So I would definitely say carbon build-up is true on the FSI (probably so for all direct injection engines for that matter). Is it always the reason for misfire and other issues? I am not sure. But it seems like this is the culprit for my P0302 issue. And since I have tried the other troubleshooting routes, this is the logical next step for me. Some may argue it could be the injectors. But since I need to remove the exact same number of parts in order to replace the injectors, why not clean the valves also while you are at it. The only thing I should have done was to swap coils before replacing all of them with new ones since those are obviously not the root cause. 

Sorry for the long post, but the last thing that I want say is that some people seem to misunderstand why carbon build-up is a problem. VW themselves acknowledged this in their patent. Click the link below if you are interested in learning more.

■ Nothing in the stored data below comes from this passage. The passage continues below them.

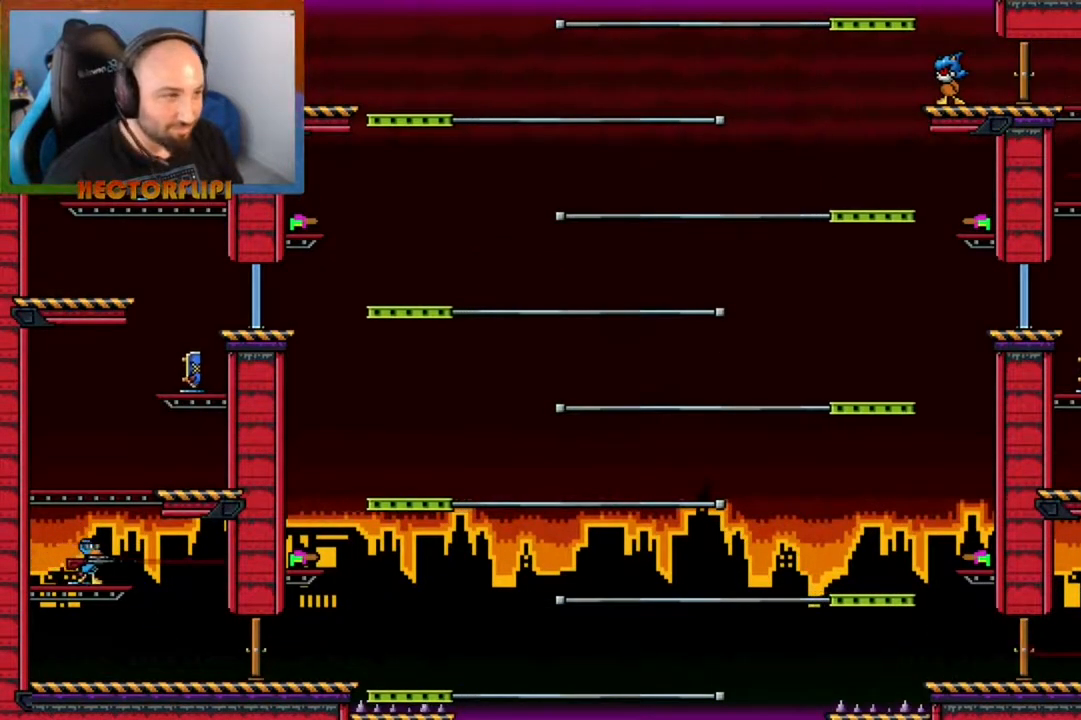
{"buttons": ["L1"], "left_stick": "left", "right_stick": "center", "events": [[150, "X", "down"], [233, "A", "up"], [283, "X", "up"], [300, "left_stick", "center"], [417, "left_stick", "left"]]}
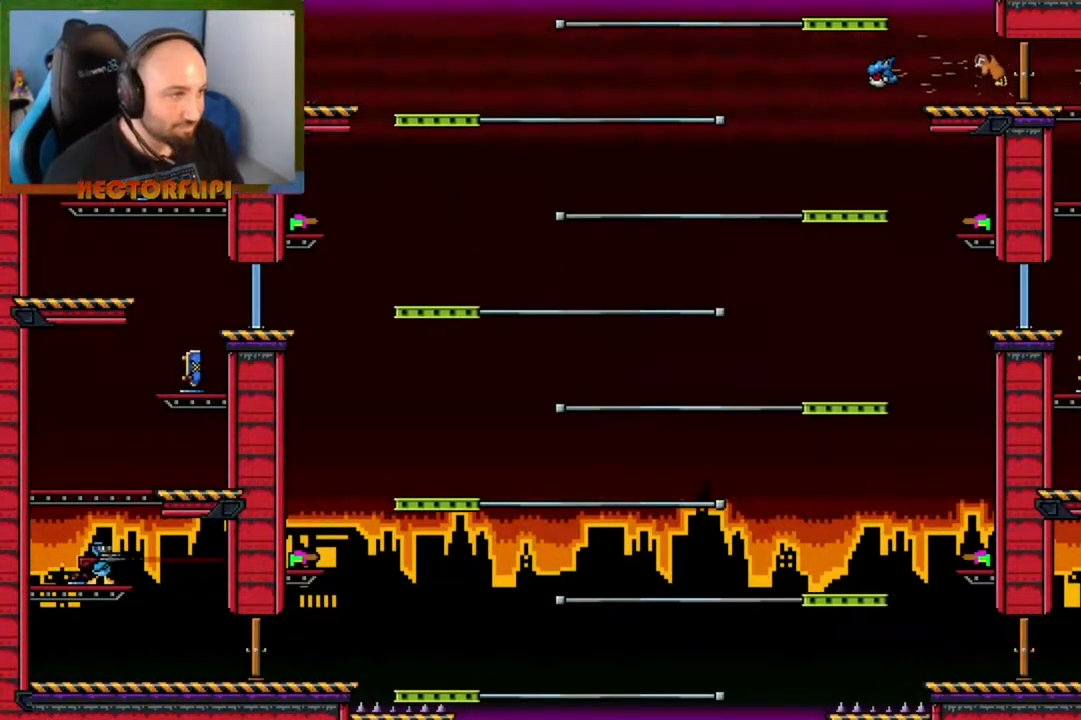
{"buttons": ["X", "L1"], "left_stick": "center", "right_stick": "center", "events": [[350, "left_stick", "up-right"], [433, "X", "down"], [467, "left_stick", "center"]]}
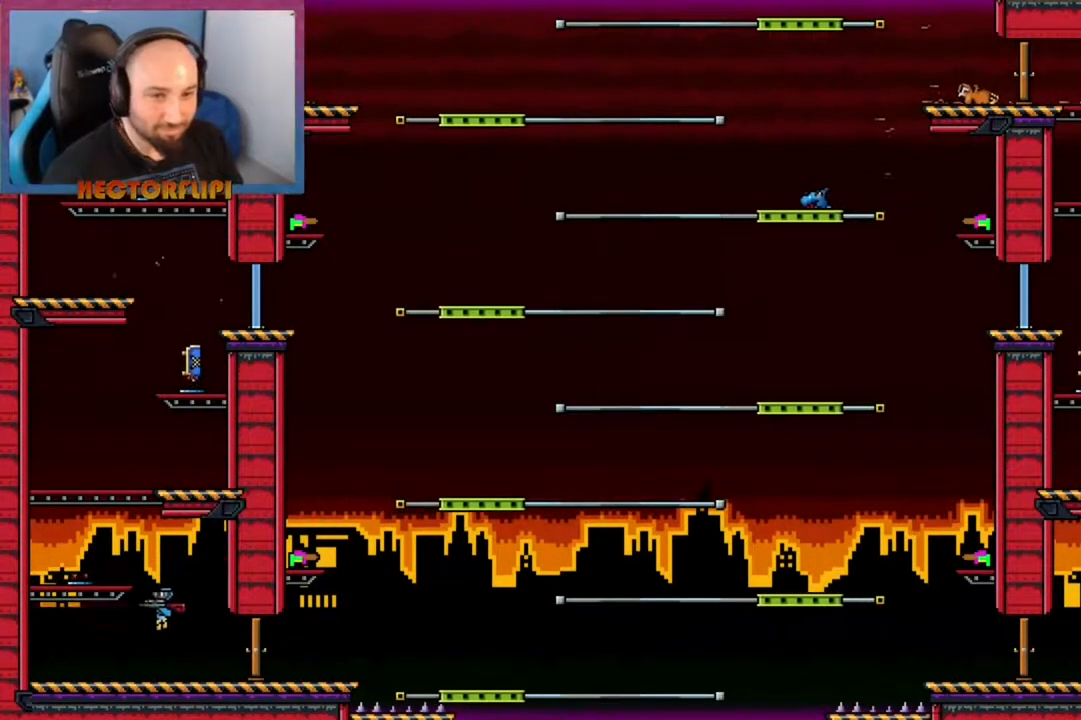
{"buttons": ["L1"], "left_stick": "left", "right_stick": "center", "events": [[50, "X", "up"], [217, "left_stick", "left"]]}
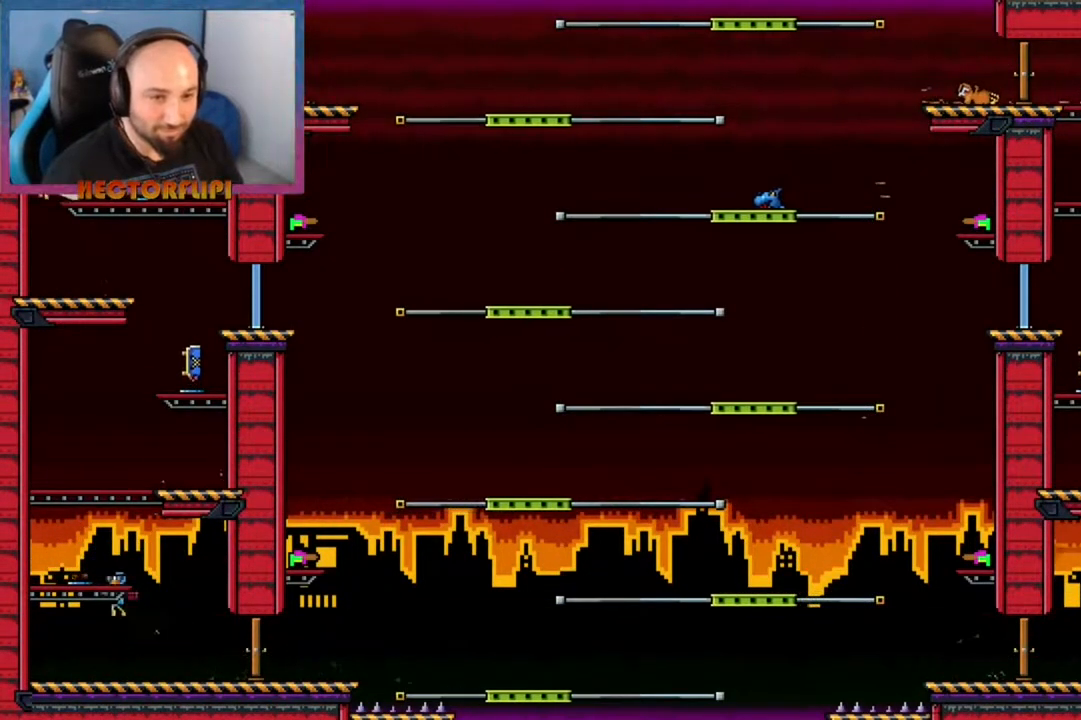
{"buttons": ["L1"], "left_stick": "right", "right_stick": "center", "events": [[100, "left_stick", "down"], [183, "left_stick", "right"]]}
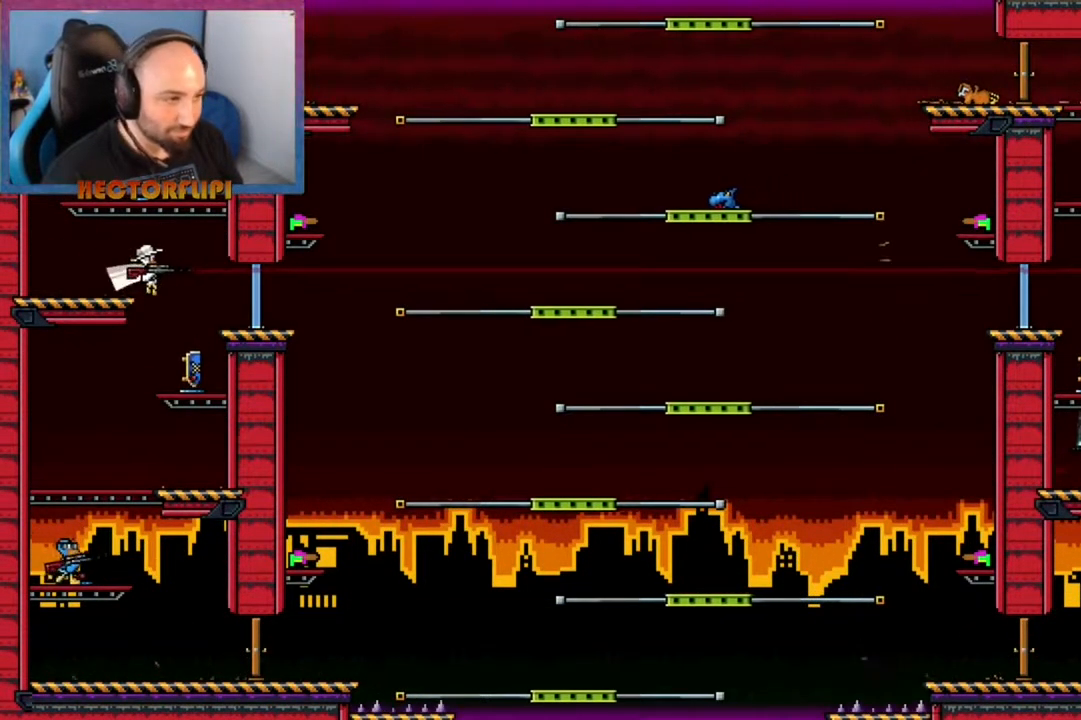
{"buttons": ["L1"], "left_stick": "center", "right_stick": "center", "events": [[50, "left_stick", "center"]]}
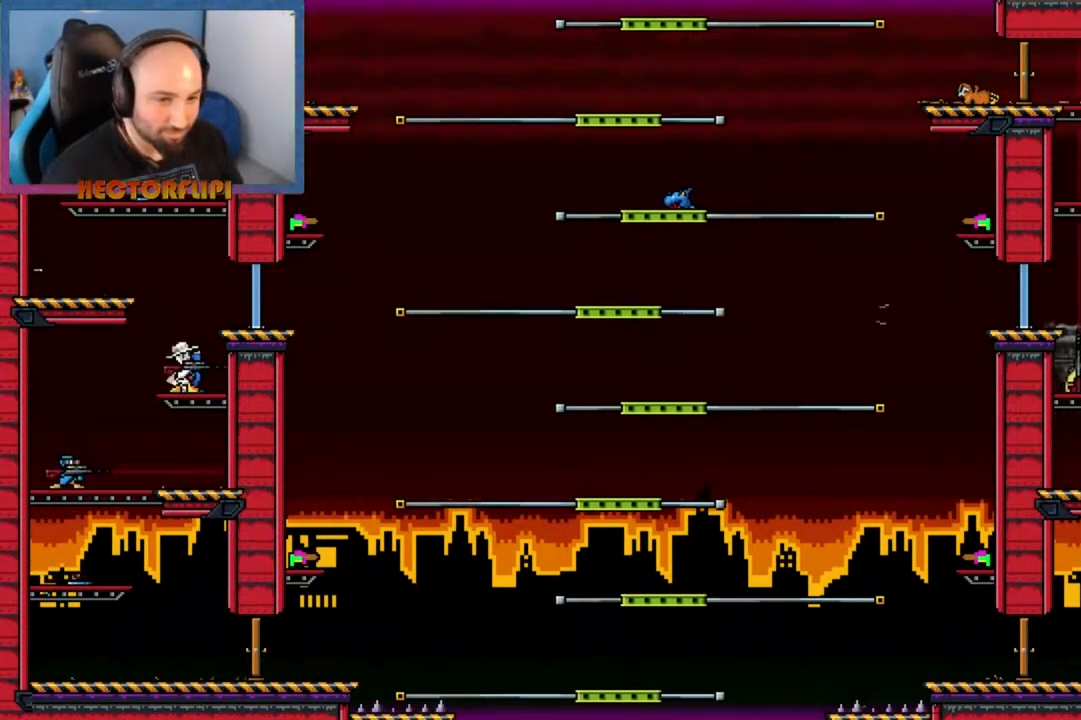
{"buttons": ["A", "L1"], "left_stick": "left", "right_stick": "center", "events": [[283, "left_stick", "left"], [300, "A", "down"]]}
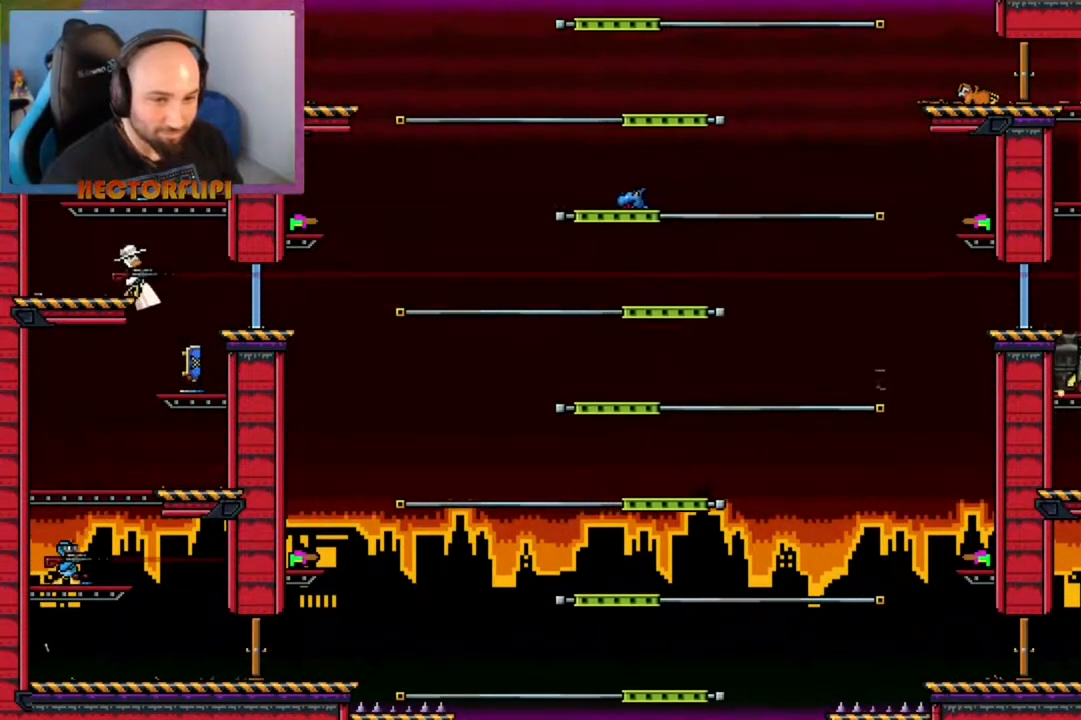
{"buttons": ["A", "L1"], "left_stick": "center", "right_stick": "center", "events": [[100, "A", "up"], [233, "left_stick", "center"], [450, "A", "down"]]}
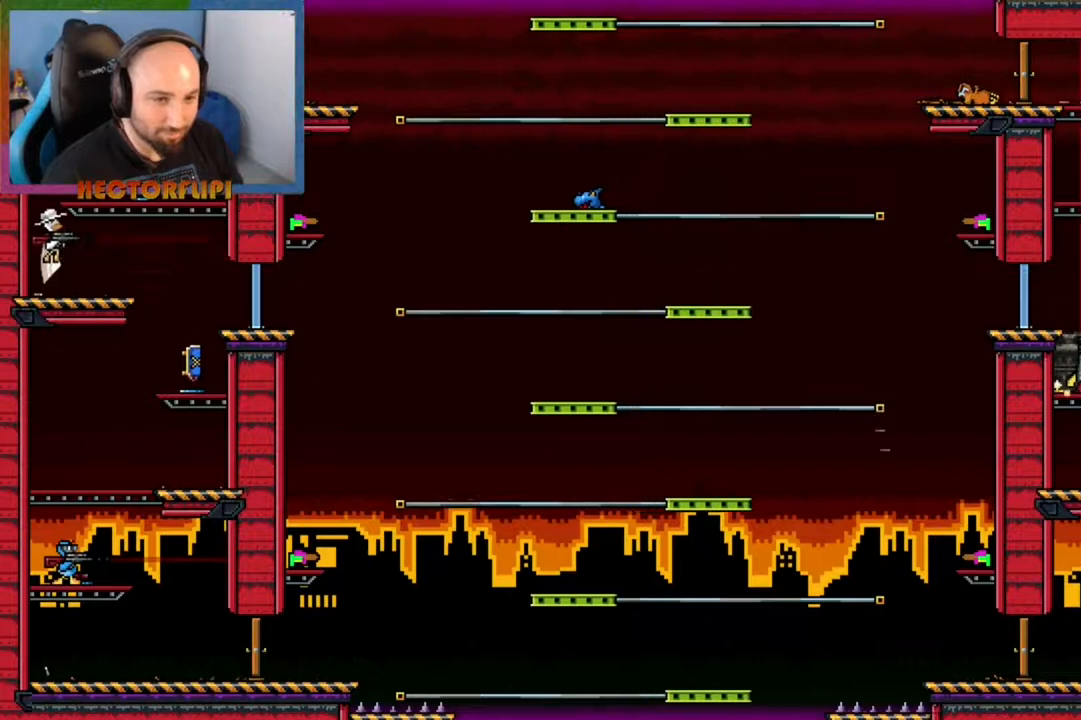
{"buttons": ["L1"], "left_stick": "center", "right_stick": "center", "events": [[83, "left_stick", "up-right"], [317, "A", "up"], [317, "left_stick", "center"]]}
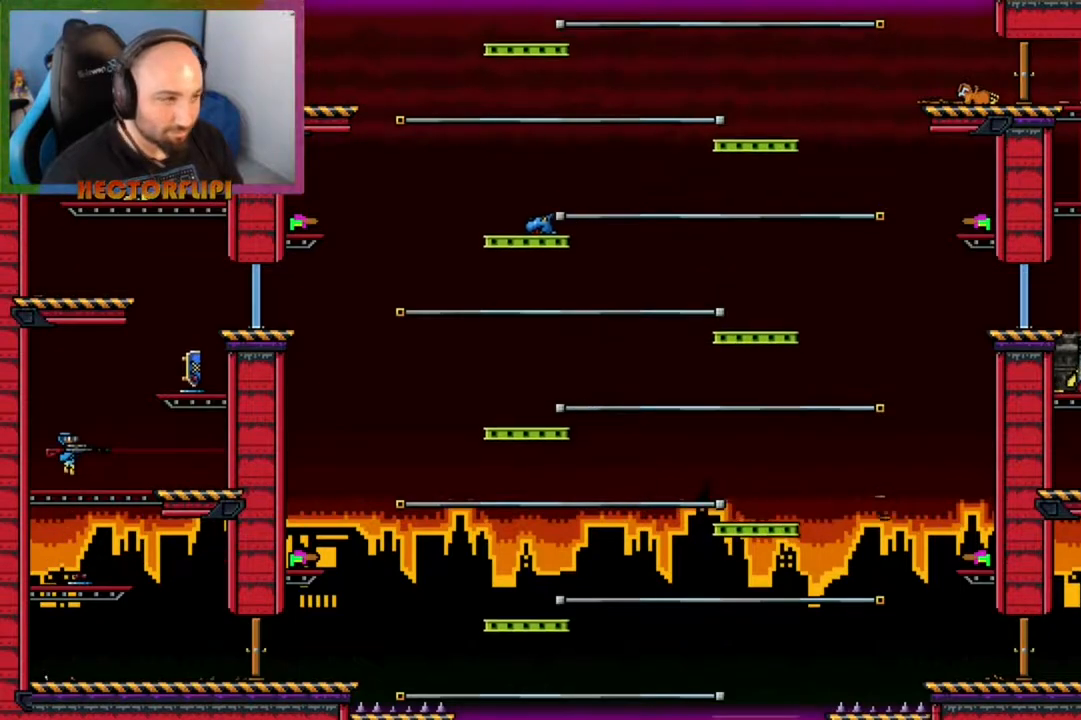
{"buttons": ["L1"], "left_stick": "center", "right_stick": "center", "events": [[283, "left_stick", "right"], [383, "left_stick", "center"]]}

For the impatient, go to the description section and read the "background of the invention" section. 

http://www.google.com/patents?id=fLITAAAAEBAJ&zoom=4&pg=PA14#v=onepage&q&f=false


----------



## jbyronr (Jul 27, 2001)

I cleaned my BPY valves 10,000 miles ago at 90k. Almost no improvement in fuel economy or drivability since. Driving wasn't identical, but the rolling average before valve cleaning was 23.6mpg and the average since has been 23.8mpg. 
As an Audi tech, I've seen FSI valve cleaning fix cold start misfires, but my car didn't have that issue. 

The roof rack I use has a much bigger effect on MPG (~1.5mpg in the more expensive direction) . That of course includes driving with a bike and a kayak for various trips, often enough that it's worth keeping the rack installed 

I had hoped and believed the valve cleaning would do more, but for me, it did not. 
Maybe it is preventing a future cold start issue, but I won't know. 

I do oil changes every 5k miles, and use top-tier gas almost exclusively. My cams were very clean, but the valves were just as dirty as my customers who use crap gas and change the oil only when the car reminds them to every 10k.


----------



## blackvento36 (Mar 17, 2003)

bostonaudi1 said:


> Cleaning the valves is a waste of time. You're better off spending the time trying to wash your cat.
> 
> Why? IMO its a waste for several reasons. 1) unless you can somehow stop the cause of the buildup, you haven't fixed anything, it will be gunked up again a week later. 2) as you observed there is no performance gain. It's a turbocharged motor, air will get rammed through regardless of a bit of gunk on the valves.
> 
> ...


 This is a prime example of talking out of your ass. 

I'm not for snake oil, but when your valve stems are 3x as thick and the seats won't seal anymore it certainly makes a difference. 

It's not a performance mod, it's preventative maintenance


----------



## Krieger (May 5, 2009)

blackvento36 said:


> This is a prime example of talking out of your ass.
> 
> I'm not for snake oil, but when your valve stems are 3x as thick and the seats won't seal anymore it certainly makes a difference.
> 
> It's not a performance mod, it's preventative maintenance


 :beer: 

also, 23 MPG???? holy **** man, i get better than that when i am wooping her ass daily. im sad when i go below 27...


----------



## xtravbx (May 21, 2005)

Krieger said:


> :beer:
> 
> also, 23 MPG???? holy **** man, i get better than that when i am wooping her ass daily. im sad when i go below 27...


 
Roof racks that aren't very aero KILL gas mileage. 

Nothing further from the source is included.